Paul Rudd has this incredible scene in the movie Wet Hot American Summer. He plays a cool kid at a summer camp and he tries to walk away without cleaning up after himself at lunch. The camp counselor stops him to put his tray away and what follows is a physical performance of resistance that even toddlers would be impressed by. He huffs, he puffs, he whines, he acts as if his limbs are made of lead and every movement is a personal insult. But in the end? Lunch is cleaned up. You never have to be happy about your care responsibilities, but if you do them, even bitching and moaning the entire time, you will still improve your life.
You don’t need to have a ‘positive attitude’ to start getting health results. Behavior and self care is what counts. Showing loyalty is more effective than professing love.
What matters is that you START. With a stupid voice on if you must. Go ahead and bitch and moan and flail in resistance. Because trying to force yourself into loving your body can just become a new way to hate it. It can feel like more proof of worthlessness because you’re not even loving yourself right. The positivity becomes toxic and feeds right back in to all those negative feelings you’re ignoring.
For me, sarcasm was a bridge to hope. It was a place that made room for all my negative feelings as they were, while I worked on making some changes. It even made room for the negative feelings that may never go away. Living with disability and chronic pain, I’m always going to have some negative feelings about my body. But when I’m more focused on showing my body care instead of just telling myself I care, those negative feelings settle into a place of peace.

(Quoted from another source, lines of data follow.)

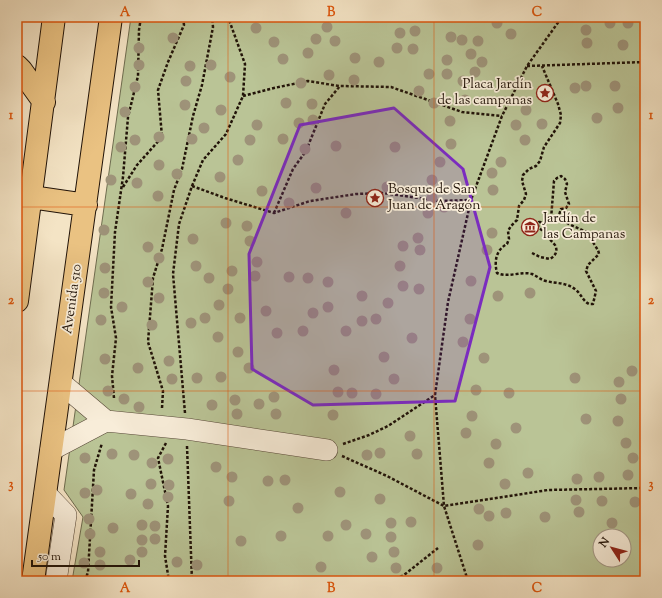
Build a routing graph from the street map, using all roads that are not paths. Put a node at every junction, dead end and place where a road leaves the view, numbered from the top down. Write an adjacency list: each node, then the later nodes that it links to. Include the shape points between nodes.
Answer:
1 (54, 17): 4 (main road)
2 (111, 17): 6 (main road, Avenida 510)
3 (17, 66): 4 (main road)
4 (44, 102): 5 (main road)
5 (31, 198): 6 (main road); 7 (main road)
6 (86, 205): 8 (main road, Avenida 510)
7 (17, 301)
8 (61, 383): 9 (lane); 10 (main road, Avenida 510)
9 (104, 430): 10 (lane); 11 (lane, via 187,430)
10 (52, 450): 12 (main road, Avenida 510)
11 (327, 450)
12 (45, 493): 13 (main road, Avenida 510); 14 (lane, via 66,515)
13 (32, 581)
14 (56, 581)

Ideally, we only START sarcastic and somewhere along the way it doesn’t feel so false. If you show yourself care by prioritizing your body needs and meeting them, eventually you will have the proof you need. You’ll have evidence that you are worthy of care, because you are receiving it. If it starts as a joke, it doesn’t matter. It’s still getting done. “Look at me, I’m a girl who eats vegetables!” “Lalala, off to bed because I’m a well-rested girly!” It will feel less stupid every day until it feels true.
I mean, wouldn’t it be funny if we thrived?